▶ **Problem description**:
Reproduce every line of the material below character for character, leaving out the pictures.

▶ **Collected material**:
Start of Block

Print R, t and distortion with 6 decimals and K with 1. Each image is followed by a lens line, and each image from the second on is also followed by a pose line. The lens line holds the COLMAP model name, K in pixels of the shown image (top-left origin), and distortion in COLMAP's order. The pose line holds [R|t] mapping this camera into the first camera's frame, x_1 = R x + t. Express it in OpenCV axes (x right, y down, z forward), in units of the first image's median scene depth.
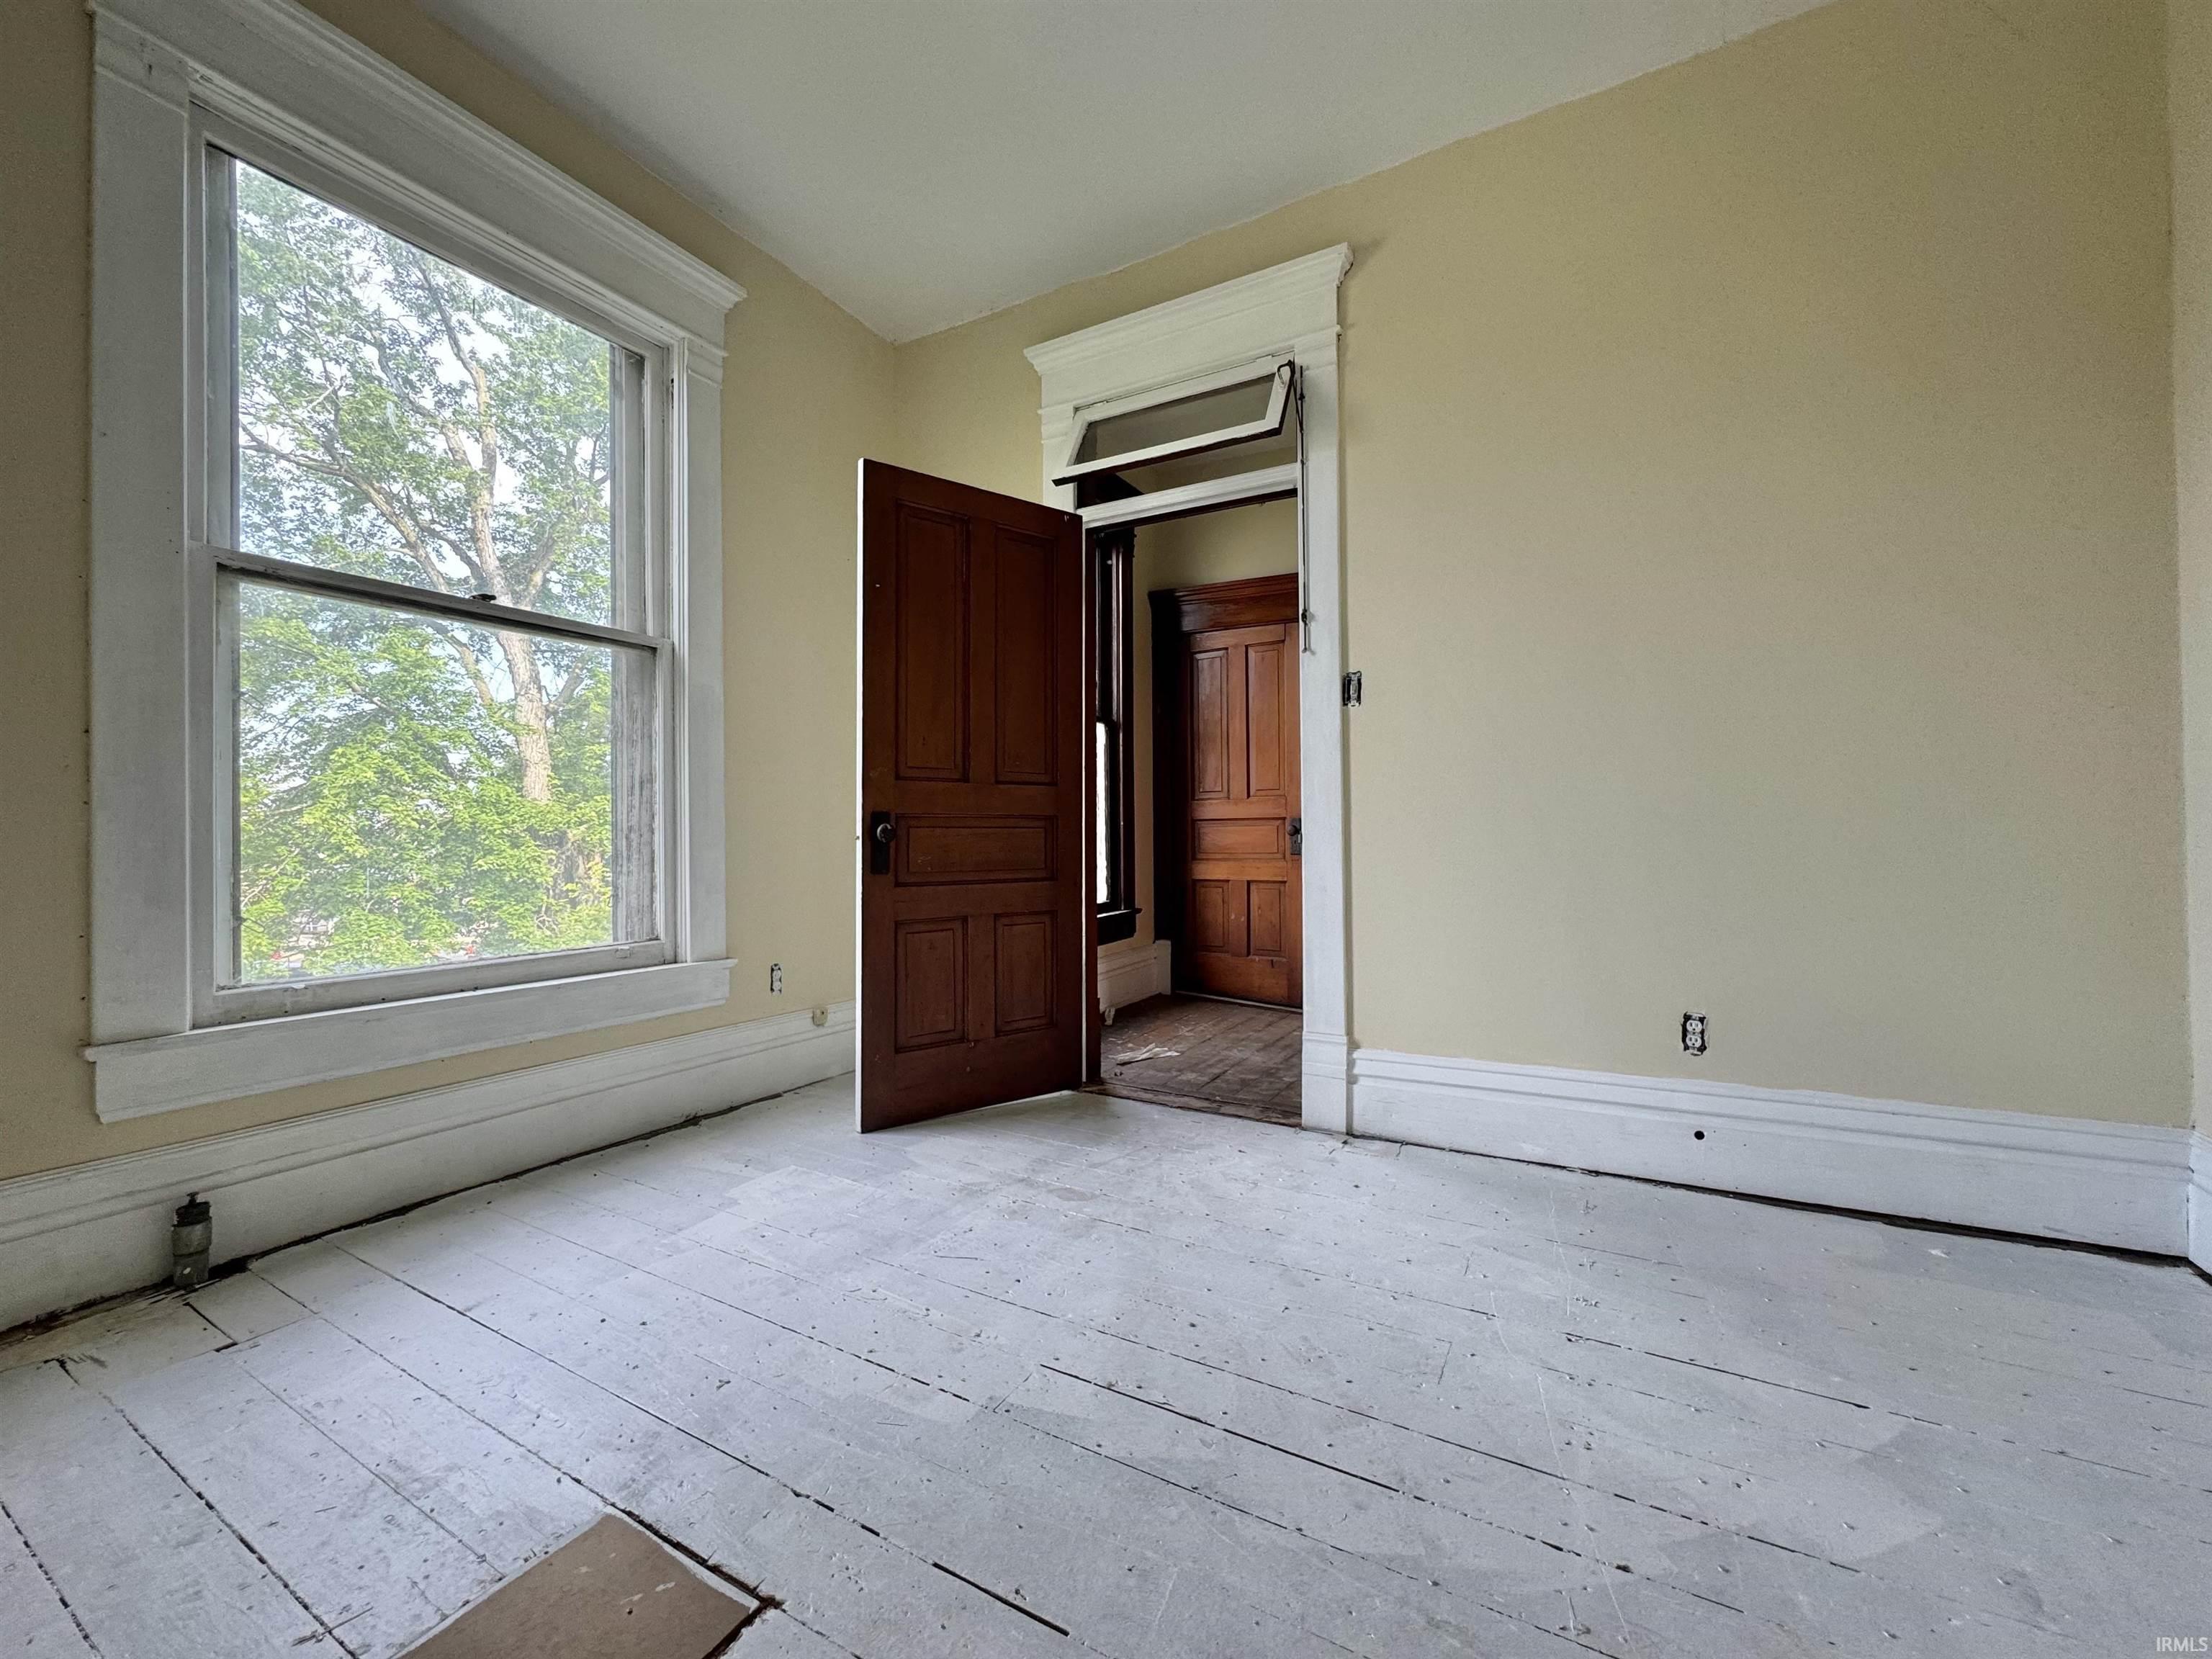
lens RADIAL K [[891.4, 0, 1104.6], [0, 891.4, 830.9], [0, 0, 1]] dist [-0.006280, 0.001169]
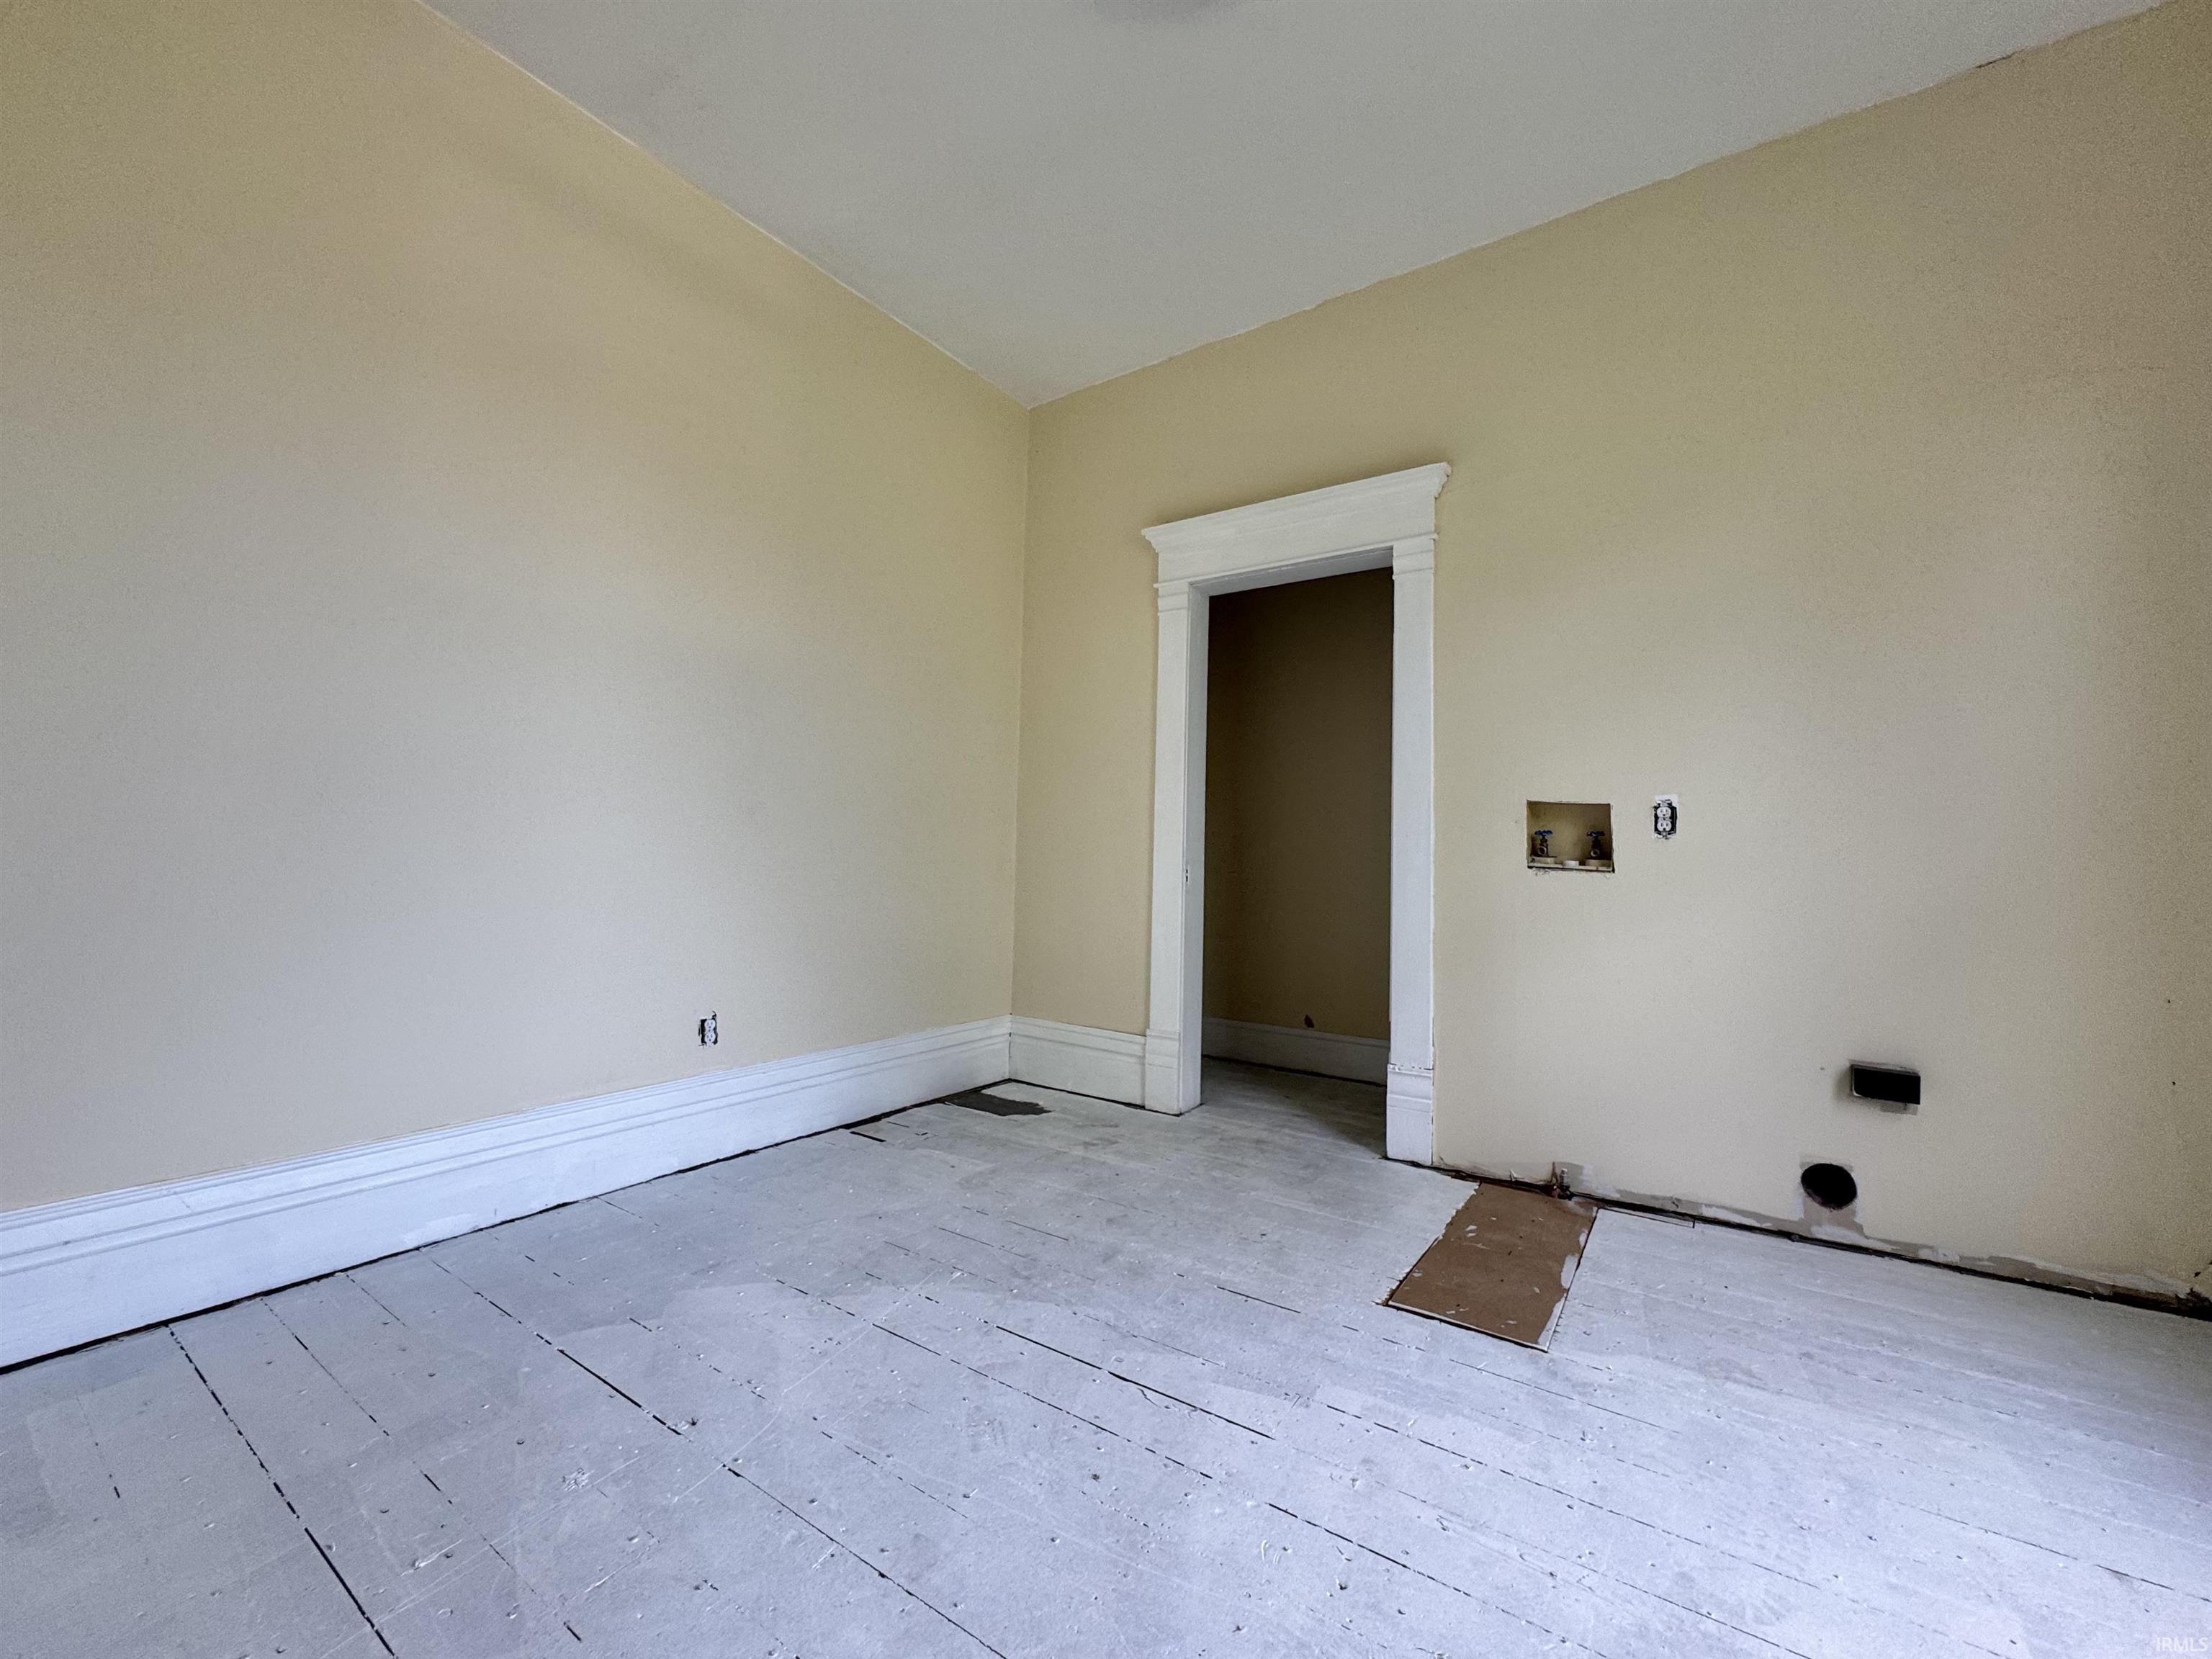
lens RADIAL K [[891.4, 0, 1105.1], [0, 891.4, 829.2], [0, 0, 1]] dist [-0.006280, 0.001169]
pose [[-0.996237, -0.010870, 0.085981, 0.031608], [-0.014280, 0.999132, -0.039135, -0.013095], [-0.085481, -0.040216, -0.995528, 2.153695]]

End of Block

▶ **Exercise answer**:
Print R, t and distortion with 6 decimals and K with 1. Each image is followed by a lens line, and each image from the second on is also followed by a pose line. The lens line holds the COLMAP model name, K in pixels of the shown image (top-left origin), and distortion in COLMAP's order. The pose line holds [R|t] mapping this camera into the first camera's frame, x_1 = R x + t. Express it in OpenCV axes (x right, y down, z forward), in units of the first image's median scene depth.
lens RADIAL K [[891.4, 0, 1104.6], [0, 891.4, 830.9], [0, 0, 1]] dist [-0.006280, 0.001169]
lens RADIAL K [[891.4, 0, 1105.1], [0, 891.4, 829.2], [0, 0, 1]] dist [-0.006280, 0.001169]
pose [[-0.996237, -0.010870, 0.085981, 0.031608], [-0.014280, 0.999132, -0.039135, -0.013095], [-0.085481, -0.040216, -0.995528, 2.153695]]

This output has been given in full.